GWU Data Science - Deep Learning - Group 10

Summary

Describe the project

I run the commands in project_instance_config.txt to update my environment and to download/unzip data files.
- Updates environment (cuda drivers, tensorflow-gpu, keras)
- Unzip images and metadata to local machine
Change Code/configuartion.py to reflect locations of unzipped files. Though it is probably easier to unzip to match file structure as observed in Code/configuration.py.

This can be skipped if you have Code/df_images_all.csv, Code/df_sequences_all.csv, and Code/df_sequences_missing_labels_completed.csv.
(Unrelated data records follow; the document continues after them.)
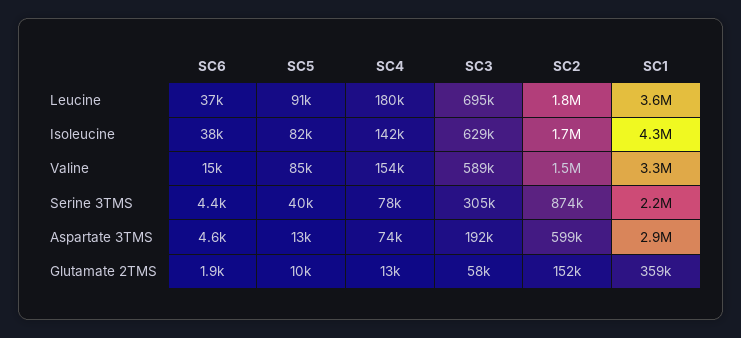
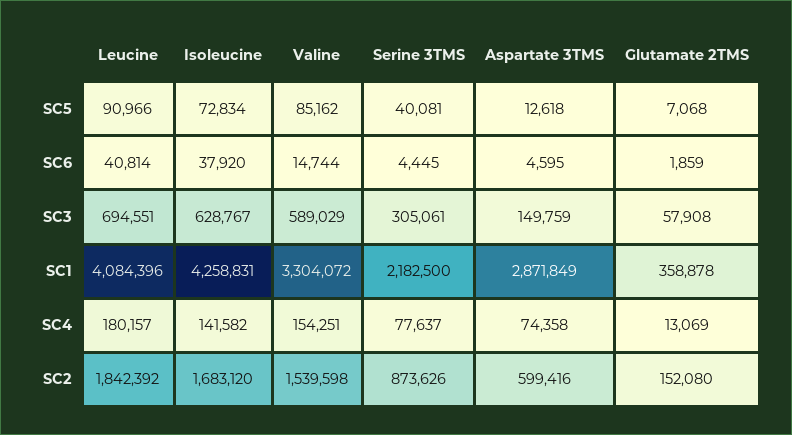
SC6, Leucine: 37000 -> 40814
SC1, Leucine: 3600000 -> 4084396
SC5, Isoleucine: 82000 -> 72834
SC3, Aspartate 3TMS: 192000 -> 149759
SC5, Glutamate 2TMS: 10000 -> 7068

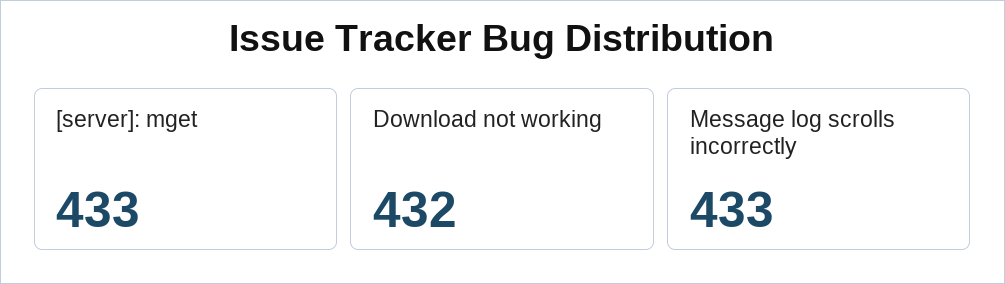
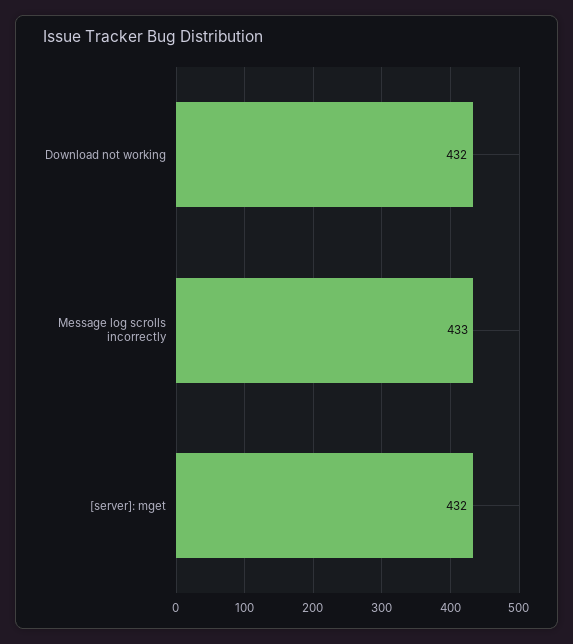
[server]: mget: 433 -> 432

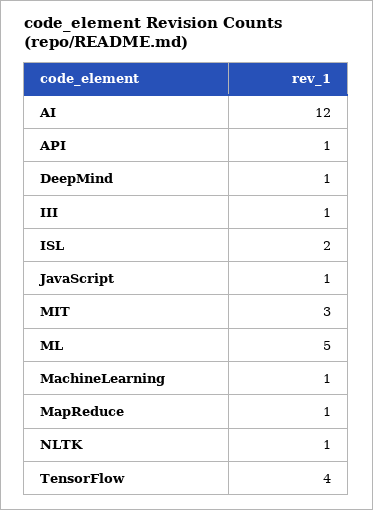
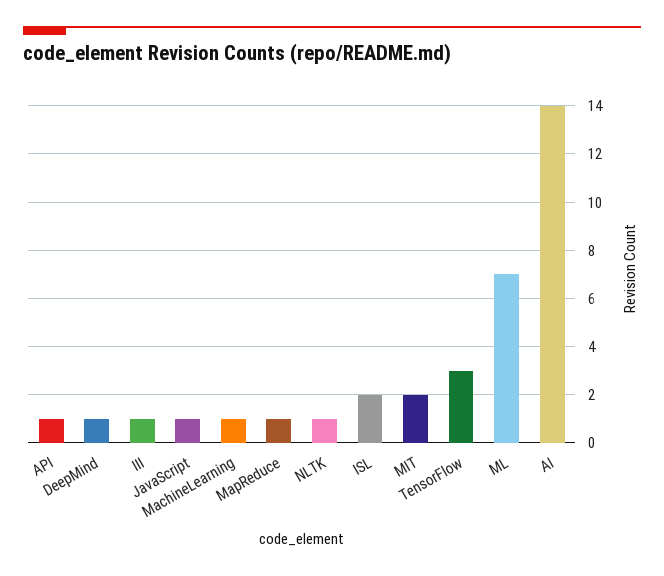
AI: 12 -> 14
MIT: 3 -> 2
ML: 5 -> 7
TensorFlow: 4 -> 3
Code/preprocessing_helper_get_sequence_labels.py: creates csv of sequences and images with their labels
- this gets labels for sequences that have labels.
- this also gets a list of all images by its sequence.
Code/preprocessing_helper_missing_labels.py: this was used to aid our manual tagging effort
- i used this to create a csv of the peak image for sequences that did not have labels.
- moves all peak images for untagged sequences into one folder
- creates a csv that can be manually updated with assigned tag for sequence
- i manually tagged peak images for 266 sequences.

Code/training_split.py: creates csv for the training and testing sets
- this gets the csv of sequences (with tags).
- assigns the tag for the peak image to all images in the sequence.
- i use images that are close to the peak image.
- the number/percentage of nearby images is configurable.
Code/training_model_building.py: trains neural network
- uses keras imagedatagenerator.flow_from_dataframe for pipeline
- When image filenames are read from dataframes, you will need to update filenames to match your file structure (as discussed above).